System.Threading.SpinWait

System.Threading.SpinWait is a structure implementing a loop with a condition check. It is used internally in spinlock implementation.

System.Threading.SpinLock

Here we will be discussing about the spinlock implementation itself.

Note that it is a structure which allows to save on class instance allocation and reduces GC overhead.

The spinlock can optionally use a memory barrier (or a memory fencing instruction) to notify other threads that the lock has been released.
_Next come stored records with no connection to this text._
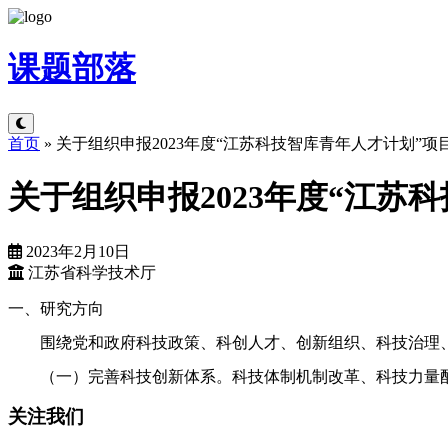
课题
部落
首页
»
关于组织申报2023年度“江苏科技智库青年人才计划”项
关于组织申报2023年度“江苏
2023年2月10日
江苏省科学技术厅
一、研究方向
围绕党和政府科技政策、科创人才、创新组织、科技治理
（一）完善科技创新体系。科技体制机制改革、科技力量
关注我们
The default behavior is to use a memory barrier, which prevents memory access operation reordering by compiler or hardware, and improves the fairness of the lock at the expense of performance. The other case is faster, but could lead to incorrect behavior in some situations.
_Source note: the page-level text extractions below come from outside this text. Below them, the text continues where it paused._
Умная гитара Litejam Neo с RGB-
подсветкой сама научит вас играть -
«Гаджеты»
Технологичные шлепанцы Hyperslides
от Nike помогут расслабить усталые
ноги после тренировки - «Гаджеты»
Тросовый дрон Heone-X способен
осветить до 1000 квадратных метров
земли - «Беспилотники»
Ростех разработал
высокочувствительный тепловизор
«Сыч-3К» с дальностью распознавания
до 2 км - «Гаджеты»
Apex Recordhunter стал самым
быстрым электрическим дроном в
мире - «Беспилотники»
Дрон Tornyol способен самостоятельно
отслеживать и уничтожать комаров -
Usually, it's not encouraged to use a spinlock directly unless you are 100% sure what you're doing. Make sure that you have confirmed the performance bottleneck with tests and you know that your locks are really short.

The code inside a spin lock should not do the following:

  • Use regular locks, or a code that uses locks

  • Acquire more than one spinlock at a time

  • Perform dynamic dispatched calls (virtual methods, interface methods, or delegate calls)
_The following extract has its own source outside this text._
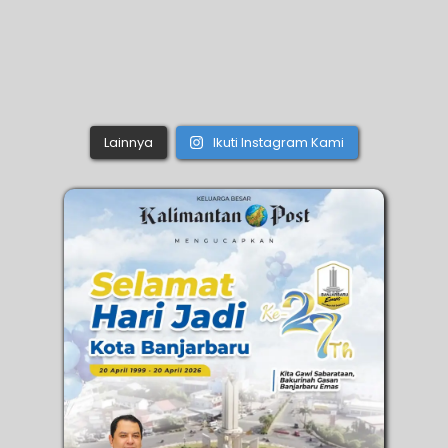
Lainnya
Ikuti Instagram Kami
  • Call any third-party code, which is not controlled by you

  • Perform memory allocation, including new operator usage

The following is a sample test for a spinlock:

static class Program
{
  private const int _count = 10000000;

  static void Main()
  {
    // Warm up
    var map = new Dictionary<double, double>();
    var r = Math.Sin(0.01);

    // lock
    map.Clear();
    var prm = 0d;
    var lockFlag = new object();
    var sw = Stopwatch.StartNew();
    for (int i = 0; i < _count; i++)
      lock (lockFlag)
      {
        map.Add(prm, Math.Sin(prm));
        prm += 0.01;
      }
    sw.Stop();
    Console.WriteLine("Lock: {0}ms", sw.ElapsedMilliseconds);

    // spinlock with memory barrier
    map.Clear();
    var spinLock = new SpinLock();
    prm = 0;
    sw = Stopwatch.StartNew();
    for (int i = 0; i < _count; i++)
    {
      var gotLock = false;
      try
      {
        spinLock.Enter(ref gotLock);
        map.Add(prm, Math.Sin(prm));
        prm += 0.01;
      }
      finally
      {
        if (gotLock)
          spinLock.Exit(true);
      }
    }
    sw.Stop();
    Console.WriteLine("Spinlock with memory barrier: {0}ms", sw.ElapsedMilliseconds);

    // spinlock without memory barrier
    map.Clear();
    prm = 0;
    sw = Stopwatch.StartNew();
    for (int i = 0; i < _count; i++)
    {
      var gotLock = false;
      try
      {
        spinLock.Enter(ref gotLock);
        map.Add(prm, Math.Sin(prm));
        prm += 0.01;
      }
      finally
      {
        if (gotLock)
          spinLock.Exit(false);
      }
    }
    sw.Stop();
    Console.WriteLine("Spinlock without memory barrier: {0}ms", sw.ElapsedMilliseconds);
  }
}

Executing this code on Core i7 2600K and x64 OS in Release configuration gives the following results:

Lock: 1906ms
Spinlock with memory barrier: 1761ms
Spinlock without memory barrier: 1731ms

Note that the performance boost is very small even with short duration locks. Also note that starting from .NET Framework 3.5, the Monitor, ReaderWriterLock, and ReaderWriterLockSlim classes are implemented with spinlock.

Note

The main disadvantage of spinlocks is intensive CPU usage. The endless loop consumes energy, while the blocked thread does not. However, now the standard Monitor class can use spinlock for a short time lock and then turn to usual lock, so in real world scenarios the difference would be even less noticeable than in this test.